Trump: Number of coronavirus deaths could drop to 60K after minimum projections of 100K
'Hard to believe that if you had 60,000, you could never be happy, but that's a lot fewer than we were originally told,' Trump said.
The number of projected coronavirus deaths in the U.S. could be as few as 60,000, compared to an initial minimum projection of 100,000, President Trump said Friday.
"The minimum number was 100,000 lives, and I think we'll be substantially under that number," Trump said during the daily White House coronavirus task force briefing. "Hard to believe that if you had 60,000, you could never be happy, but that's a lot fewer than we were originally told and thinking. So they said between 100,000 and 220,000 lives on the minimum side, and up to 2.2 million lives if we didn't do anything.
Trump said his latest projections were the result of all Americans efforts to slow the spread of the virus.
"It just show(s) tremendous resolve by the people of this country. So we'll see what it ends up being, but it looks like we're headed to a number substantially below the 100,000. That would be the low mark, and I hope that bears out."
Trump said the number of hospital beds being used by coronavirus patients are also on the downward curve.
"When you look at those numbers, the numbers of deaths, people that have died, it's so horrible," he said. "Now on the other side, you have the numbers of beds being used, we were just saying, are substantially reduced, it's usually a sign that it's heading in the downward curve."
Trump said the states of New York and New Jersey and the cities of Detroit and New Orleans have started to stabilize in their hospitalization rates.
"In the midst of all this grief and this pain, we're seeing these signs, and we're seeing them very strongly," he also said. "And a lot of of that has to do with the aggressive strategy in saving so many lives.
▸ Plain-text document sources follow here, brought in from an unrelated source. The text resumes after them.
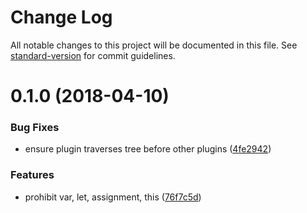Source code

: # Change Log

All notable changes to this project will be documented in this file. See [standard-version](https://github.com/conventional-changelog/standard-version) for commit guidelines.

<a name="0.1.0"></a>
# 0.1.0 (2018-04-10)


### Bug Fixes

* ensure plugin traverses tree before other plugins ([4fe2942](https://github.com/tehsenaus/babel-plugin-pure-js/commit/4fe2942))


### Features

* prohibit var, let, assignment, this ([76f7c5d](https://github.com/tehsenaus/babel-plugin-pure-js/commit/76f7c5d))
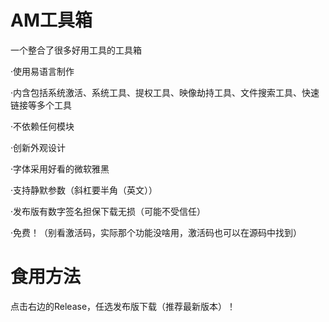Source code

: # AM工具箱
一个整合了很多好用工具的工具箱

·使用易语言制作

·内含包括系统激活、系统工具、提权工具、映像劫持工具、文件搜索工具、快速链接等多个工具

·不依赖任何模块

·创新外观设计

·字体采用好看的微软雅黑

·支持静默参数（斜杠要半角（英文））

·发布版有数字签名担保下载无损（可能不受信任）

·免费！（别看激活码，实际那个功能没啥用，激活码也可以在源码中找到）

# 食用方法
点击右边的Release，任选发布版下载（推荐最新版本）！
We're saved so many lives compared to what it could have been. So, nobody knows what the number is, but we had a number of a hundred thousand lives, as many as that it is, it's impossible to even think of it. And that was the low end with a tremendous amount of work. We've kept our fatality rate very very low compared to other countries."
On March 31, the White House announced projected a minimum of 100,000 coronavirus fatalities.
"Our hope is to get that down as far as we possibly can," Dr. Tony Fauci, director of the National Institute of Allergy and Infectious Diseases at the National Institutes of Health, said on March 31. Fauci is also part of the White House coronavirus team.
Fauci also said at the time that the number of deaths could be lower if Americans take stringent mitigation methods, including "social distancing."
"We don't accept that number, that that's what it's going to be," he said. "I don't want it to be a mixed message. We want to do much much better than that."
Fauci on Friday urged Americans to continue their "social distancing" to maintain a slowing of the spread of coronavirus.